[Document layout analysis data]
--

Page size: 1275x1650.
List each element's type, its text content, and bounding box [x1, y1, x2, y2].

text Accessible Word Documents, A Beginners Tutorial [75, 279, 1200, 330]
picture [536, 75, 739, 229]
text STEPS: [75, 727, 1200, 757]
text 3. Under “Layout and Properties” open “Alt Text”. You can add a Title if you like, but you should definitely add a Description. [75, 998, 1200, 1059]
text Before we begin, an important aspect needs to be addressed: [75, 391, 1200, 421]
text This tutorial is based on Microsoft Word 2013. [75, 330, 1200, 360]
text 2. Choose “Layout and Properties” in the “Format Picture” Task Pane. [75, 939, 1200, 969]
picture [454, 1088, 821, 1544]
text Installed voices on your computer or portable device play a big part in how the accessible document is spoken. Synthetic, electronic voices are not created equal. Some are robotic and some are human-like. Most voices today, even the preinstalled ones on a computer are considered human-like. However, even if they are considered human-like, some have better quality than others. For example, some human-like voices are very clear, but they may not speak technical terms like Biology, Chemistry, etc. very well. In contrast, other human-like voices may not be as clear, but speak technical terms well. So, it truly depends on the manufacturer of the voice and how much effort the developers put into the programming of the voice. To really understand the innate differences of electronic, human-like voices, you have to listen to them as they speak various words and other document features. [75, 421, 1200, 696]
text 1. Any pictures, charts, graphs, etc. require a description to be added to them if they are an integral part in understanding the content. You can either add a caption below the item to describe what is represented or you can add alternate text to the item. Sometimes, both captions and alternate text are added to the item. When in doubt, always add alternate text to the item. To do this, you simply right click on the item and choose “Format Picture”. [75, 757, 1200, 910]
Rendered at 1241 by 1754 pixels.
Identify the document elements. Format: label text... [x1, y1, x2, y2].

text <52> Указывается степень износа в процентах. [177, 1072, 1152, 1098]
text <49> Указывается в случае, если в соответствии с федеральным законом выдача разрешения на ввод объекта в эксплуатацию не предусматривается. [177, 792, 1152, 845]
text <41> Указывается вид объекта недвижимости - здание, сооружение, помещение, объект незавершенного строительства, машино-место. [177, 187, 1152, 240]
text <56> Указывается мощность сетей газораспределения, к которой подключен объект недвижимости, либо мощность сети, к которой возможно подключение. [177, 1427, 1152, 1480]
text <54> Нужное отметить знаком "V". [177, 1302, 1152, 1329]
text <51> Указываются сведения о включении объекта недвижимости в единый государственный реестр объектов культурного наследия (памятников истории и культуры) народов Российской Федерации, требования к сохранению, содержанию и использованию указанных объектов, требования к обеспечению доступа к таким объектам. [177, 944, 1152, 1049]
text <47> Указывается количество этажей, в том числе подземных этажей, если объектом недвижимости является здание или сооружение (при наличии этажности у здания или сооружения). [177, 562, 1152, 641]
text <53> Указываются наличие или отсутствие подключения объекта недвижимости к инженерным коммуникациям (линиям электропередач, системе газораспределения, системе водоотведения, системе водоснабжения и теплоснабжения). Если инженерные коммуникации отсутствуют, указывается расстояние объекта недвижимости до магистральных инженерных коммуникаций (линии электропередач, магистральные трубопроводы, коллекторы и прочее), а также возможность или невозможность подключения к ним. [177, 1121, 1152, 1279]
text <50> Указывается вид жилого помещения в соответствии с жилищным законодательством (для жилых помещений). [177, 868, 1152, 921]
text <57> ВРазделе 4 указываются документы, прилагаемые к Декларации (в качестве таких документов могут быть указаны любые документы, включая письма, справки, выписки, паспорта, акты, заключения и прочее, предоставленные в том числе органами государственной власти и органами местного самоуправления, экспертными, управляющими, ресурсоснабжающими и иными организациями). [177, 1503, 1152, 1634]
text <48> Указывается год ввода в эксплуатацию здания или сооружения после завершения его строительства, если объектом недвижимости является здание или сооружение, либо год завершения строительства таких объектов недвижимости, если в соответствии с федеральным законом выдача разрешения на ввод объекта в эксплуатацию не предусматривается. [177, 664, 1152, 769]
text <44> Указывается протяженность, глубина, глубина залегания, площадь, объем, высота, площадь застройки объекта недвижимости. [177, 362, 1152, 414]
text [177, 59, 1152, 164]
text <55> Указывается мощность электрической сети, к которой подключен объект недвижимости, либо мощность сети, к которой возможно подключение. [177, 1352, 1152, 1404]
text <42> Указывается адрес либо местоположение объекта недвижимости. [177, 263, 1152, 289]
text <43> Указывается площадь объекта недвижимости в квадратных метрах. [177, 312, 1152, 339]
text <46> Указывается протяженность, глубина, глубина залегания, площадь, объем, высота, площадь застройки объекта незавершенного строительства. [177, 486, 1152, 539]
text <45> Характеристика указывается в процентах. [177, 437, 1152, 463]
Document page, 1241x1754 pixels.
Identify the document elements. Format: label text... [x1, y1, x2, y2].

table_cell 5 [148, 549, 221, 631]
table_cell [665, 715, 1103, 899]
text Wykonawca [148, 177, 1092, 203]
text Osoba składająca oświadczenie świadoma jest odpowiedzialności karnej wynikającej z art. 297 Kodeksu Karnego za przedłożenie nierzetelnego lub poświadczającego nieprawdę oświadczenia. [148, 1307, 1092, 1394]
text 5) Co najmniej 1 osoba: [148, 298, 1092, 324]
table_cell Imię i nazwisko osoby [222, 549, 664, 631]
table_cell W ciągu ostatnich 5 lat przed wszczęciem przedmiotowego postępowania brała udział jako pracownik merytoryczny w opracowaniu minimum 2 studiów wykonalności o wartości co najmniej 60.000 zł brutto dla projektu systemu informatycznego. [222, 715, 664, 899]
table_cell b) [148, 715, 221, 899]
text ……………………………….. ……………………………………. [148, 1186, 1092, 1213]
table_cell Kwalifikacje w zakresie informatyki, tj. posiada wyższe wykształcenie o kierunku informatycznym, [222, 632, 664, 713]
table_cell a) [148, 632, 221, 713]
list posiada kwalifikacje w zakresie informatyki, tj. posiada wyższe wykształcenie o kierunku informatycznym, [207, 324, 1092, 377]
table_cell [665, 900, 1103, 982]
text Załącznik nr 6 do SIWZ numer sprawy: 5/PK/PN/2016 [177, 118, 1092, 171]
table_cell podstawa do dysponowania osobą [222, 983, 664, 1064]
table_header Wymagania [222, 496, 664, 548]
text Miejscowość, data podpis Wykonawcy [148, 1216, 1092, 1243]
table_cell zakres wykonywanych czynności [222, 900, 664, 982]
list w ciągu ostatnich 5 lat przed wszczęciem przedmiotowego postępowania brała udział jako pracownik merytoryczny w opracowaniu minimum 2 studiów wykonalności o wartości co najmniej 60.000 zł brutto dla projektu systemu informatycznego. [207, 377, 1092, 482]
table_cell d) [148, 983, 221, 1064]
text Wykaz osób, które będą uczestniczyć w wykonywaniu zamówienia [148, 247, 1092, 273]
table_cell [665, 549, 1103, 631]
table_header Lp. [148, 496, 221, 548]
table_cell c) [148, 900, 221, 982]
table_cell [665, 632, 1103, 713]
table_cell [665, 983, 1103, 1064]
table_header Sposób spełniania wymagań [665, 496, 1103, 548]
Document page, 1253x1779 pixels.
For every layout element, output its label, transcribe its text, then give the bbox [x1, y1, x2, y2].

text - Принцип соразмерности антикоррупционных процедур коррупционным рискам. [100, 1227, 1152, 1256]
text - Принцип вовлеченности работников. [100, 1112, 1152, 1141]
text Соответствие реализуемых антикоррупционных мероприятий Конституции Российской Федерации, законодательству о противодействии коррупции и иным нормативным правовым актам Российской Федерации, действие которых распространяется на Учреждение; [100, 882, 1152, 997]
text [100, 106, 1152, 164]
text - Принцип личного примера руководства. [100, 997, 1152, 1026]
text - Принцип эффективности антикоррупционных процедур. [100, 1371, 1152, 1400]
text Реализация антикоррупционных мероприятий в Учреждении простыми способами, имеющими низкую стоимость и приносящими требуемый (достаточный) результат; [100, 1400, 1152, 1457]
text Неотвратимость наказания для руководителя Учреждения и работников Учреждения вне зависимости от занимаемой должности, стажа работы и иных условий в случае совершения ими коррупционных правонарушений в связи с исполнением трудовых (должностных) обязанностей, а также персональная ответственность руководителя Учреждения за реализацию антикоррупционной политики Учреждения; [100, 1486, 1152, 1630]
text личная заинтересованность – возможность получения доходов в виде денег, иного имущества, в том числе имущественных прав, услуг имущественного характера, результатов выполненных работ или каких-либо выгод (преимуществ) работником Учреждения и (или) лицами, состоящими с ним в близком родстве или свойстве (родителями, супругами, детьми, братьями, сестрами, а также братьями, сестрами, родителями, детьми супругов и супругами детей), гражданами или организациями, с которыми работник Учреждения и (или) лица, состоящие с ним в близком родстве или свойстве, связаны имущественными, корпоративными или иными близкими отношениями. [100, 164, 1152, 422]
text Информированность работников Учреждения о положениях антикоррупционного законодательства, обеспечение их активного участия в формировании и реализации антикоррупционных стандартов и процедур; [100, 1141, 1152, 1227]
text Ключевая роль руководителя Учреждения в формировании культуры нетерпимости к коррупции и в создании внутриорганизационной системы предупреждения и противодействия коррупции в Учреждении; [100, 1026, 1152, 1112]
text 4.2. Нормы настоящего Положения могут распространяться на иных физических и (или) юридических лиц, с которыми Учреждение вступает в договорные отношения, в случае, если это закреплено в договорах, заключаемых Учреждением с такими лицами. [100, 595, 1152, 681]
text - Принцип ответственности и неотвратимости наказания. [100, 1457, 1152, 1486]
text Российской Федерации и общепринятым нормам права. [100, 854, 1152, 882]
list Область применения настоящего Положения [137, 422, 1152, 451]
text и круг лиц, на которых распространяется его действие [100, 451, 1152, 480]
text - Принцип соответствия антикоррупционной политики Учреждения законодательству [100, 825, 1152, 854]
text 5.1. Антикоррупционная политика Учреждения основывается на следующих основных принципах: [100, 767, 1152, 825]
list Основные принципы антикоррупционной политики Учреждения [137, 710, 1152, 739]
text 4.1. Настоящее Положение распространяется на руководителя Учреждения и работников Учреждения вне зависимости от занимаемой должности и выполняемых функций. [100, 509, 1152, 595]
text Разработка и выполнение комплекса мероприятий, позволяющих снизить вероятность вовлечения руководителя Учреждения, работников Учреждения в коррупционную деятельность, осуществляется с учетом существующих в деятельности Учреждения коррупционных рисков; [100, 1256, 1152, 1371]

--

Whenever a line above contains "pixels", copy that line.

**Response**
Rendered at 1241 by 1754 pixels.
Document page, 1241x1754 pixels.
Document page, 1253x1779 pixels.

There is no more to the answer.